Most developers lack the know-how of recognising and understanding the security implications of how they specify and design software, write code, integrate/assemble components, test, and package, distribute, and maintain software. In order for them to gain the knowledge they need to be trained and be equipped with the right skill, practices and techniques so that they do things more securely.
Security Training Basics for Developers:
The secure Software development training should target all staff involved in the development lifecycle. Senior staff members, business analysts, System Analysts/Administrators, Programmers, Testers etc… The training is independent of the language used. It does not matter if you are an old dog developer (Basic, VB6, LISP Cobol, C) or the new age kiddo (Java, .Net, Ajax, php….you name it all).
The training program should include at least the following topics:
- Security basics, understanding the problem (Integrating Security into SDLC);
- Fundamentals of Risk management/Software Assurance
- Threat modelling (designers, program managers, architects, testers, business analysts);
- Secure design/architecture principles (designers, program managers, architects, testers);
- Implementing threat mitigations (developers);
- Fuzz testing (testers);
- Security code reviews and Penetration testing (developers, testers);
- Cryptography basics (all personnel involved in software development);
- Defensive programming(the basics);
- Critiquing programs and documentation
- Technical and Functional Specifications (Security components)
- Authentication strategies(Trust boundary rules)

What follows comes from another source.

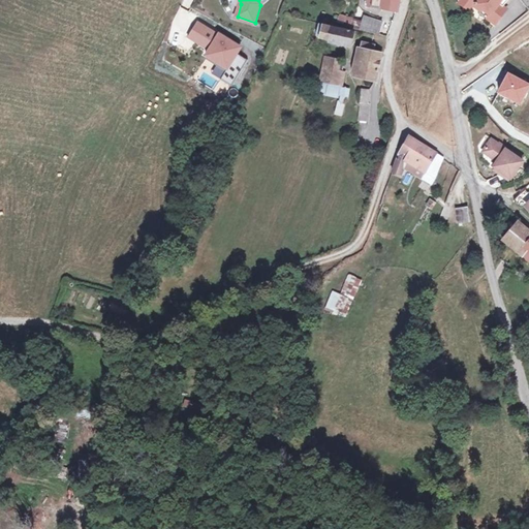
[(478,4),(472,0),(465,0),(464,3),(474,10),(478,4)]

What wise developers watch for:
Developers should endeavour to make sure that all code is secure and that they are aware of the various secure coding practices to ensure that they minimise the risks associated with some of the following most common programming mistakes:
- Input Validation
- Improper Encoding or Escaping output
- SQL Injection
- OS Command Injection
- Clear text Transmission of Sensitive Information
- Race Condition
- Error Message Information Leak
- Memory Buffer Overflows
- Resource Shutdown or Release Risks
- Improper Initialisation
- Improper Access Control (Authorisation)
- Hard-Coded Password
- Code Comments
I have had my fair share of developing applications (shhhhhhh) with little or no security considerations…that’s back then, years ago, before I ventured into security) and now I see things differently…from a security perspective of course.

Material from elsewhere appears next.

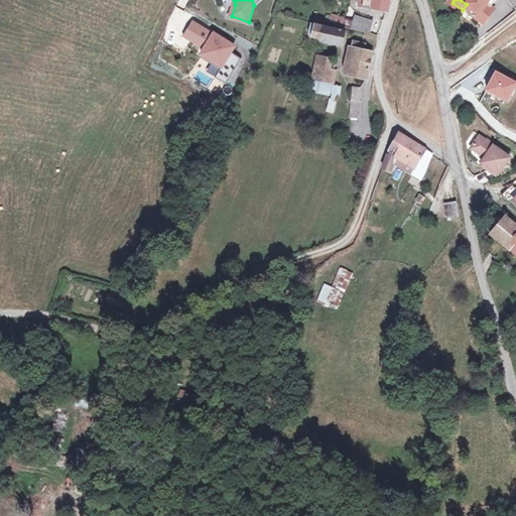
[(461,0),(467,4),(469,5),(470,3),(483,12),(480,15),(489,21),(499,7),(496,5),(499,0),(461,0)]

The responsibility is with both the organisations and developers to foster a culture of secure development practices. Organisations should provide the policies and resources whilst the developers should endeavour to learn and implement security techniques at all the stages of the development life cycle.

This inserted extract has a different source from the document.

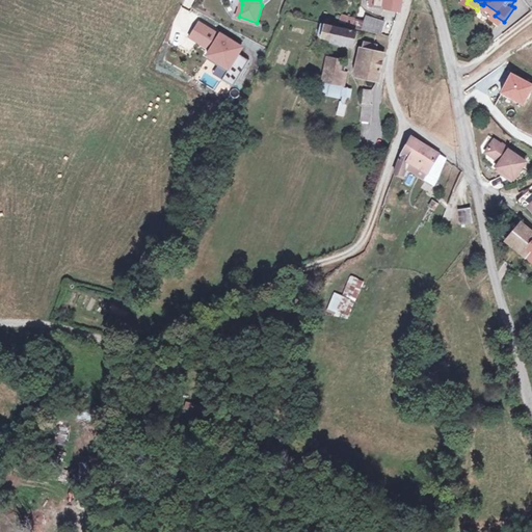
[(394,23),(369,12),(367,17),(358,14),(355,22),(364,25),(366,23),(390,33),(394,23)]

Finally, if the secure development standards and baselines are followed and implemented properly throughout the development stages they can help reduce the overall chances of developing and deploying unsecured systems/applications and thus protecting the organisations critical applications
 Defensive programming teaches developers how to look for hidden assumptions in their programs, and how to defend against attempts to exploit those assumptions to cause their programs to behave in unexpected or undesirable ways.